Sie gehen davon aus, dass Steuerpflichtige mit hohen Einkünften durch die Einführung der Abgeltungsteuer grundsätzlich entlastet werden. Dies ist aber nicht der Fall. Denn zukünftig werden anders als bisher auch Kursgewinne einer Besteuerung unterliegen. Und Steuerpflichtige mit Dividendeneinkünften werden durch den Wegfall des Halbeinkünfteverfahrens belastet. Eine steuerliche Entlastung durch die Abgeltungsteuer wird nur bei bestimmten Konstellationen eintreten, zum Beispiel bei Anlegern, die hohe Zinseinnahmen haben und nur geringe Einkünfte aus Dividenden oder Kursgewinnen. Deshalb lassen sich keine generellen Aussagen zur Be- oder Entlastung von Personengruppen mit hohen oder niedrigen Einkünften treffen.
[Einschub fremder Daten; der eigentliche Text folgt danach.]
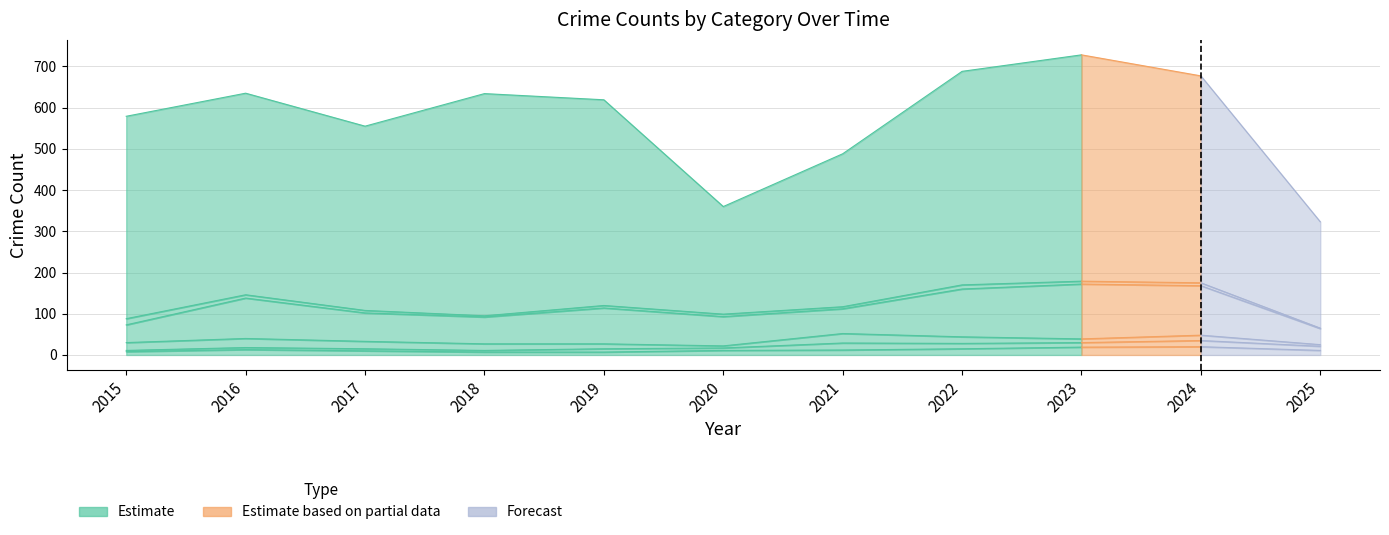

Reading left to right, list all the values displayed in this chart.

Aggravated Assault: 8	13	10	7	7	11	12	15	19	20	11
Aggravated Battery: 3	5	5	4	8	6	17	13	11	15	10
Burglary: 19	22	18	16	12	5	23	16	9	13	4
Motor Vehicle Theft: 43	98	69	65	87	71	60	116	133	120	39
Robbery: 15	8	6	3	6	6	5	10	7	7	1
Theft: 491	489	447	539	499	261	371	518	549	502	258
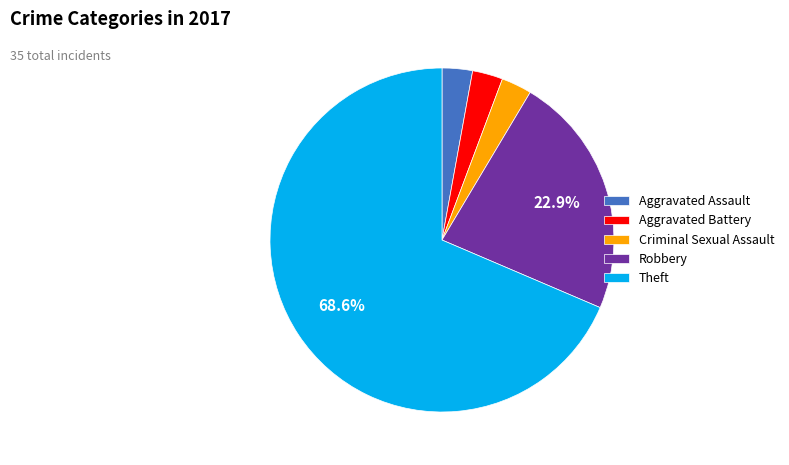

What is the majority slice?

Theft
Ich bin überzeugt davon, dass die "Große Koalition" bis zum Ende der Legislaturperiode noch viele wichtige Gesetzesvorhaben abschließen wird. Das Ausmaß der Reformbereitschaft einer Regierung hängt nach meiner Ansicht auch mit den Wahlergebnissen zusammen. Insofern machen Sie es sich mit Ihrer Klage über mangelnde Reformbereitschaft zu einfach. Mindestens besteht hier eine Wechselwirkung: Mangelnde Reformbereitschaft stärkt den Ärger über unzureichende Entscheidungen der Politik, Wahlerfolge populistischer Parteien lassen die Bereitschaft zu weitreichender Reformpolitik zusätzlich sinken.

Abschließend noch ein Hinweis zu Transparenz und Verständlichkeit von Politik: Fragen des Gaststättenrechts - und damit auch des Nichtraucherschutzes in Gaststätten - sind Angelegenheiten der Länder.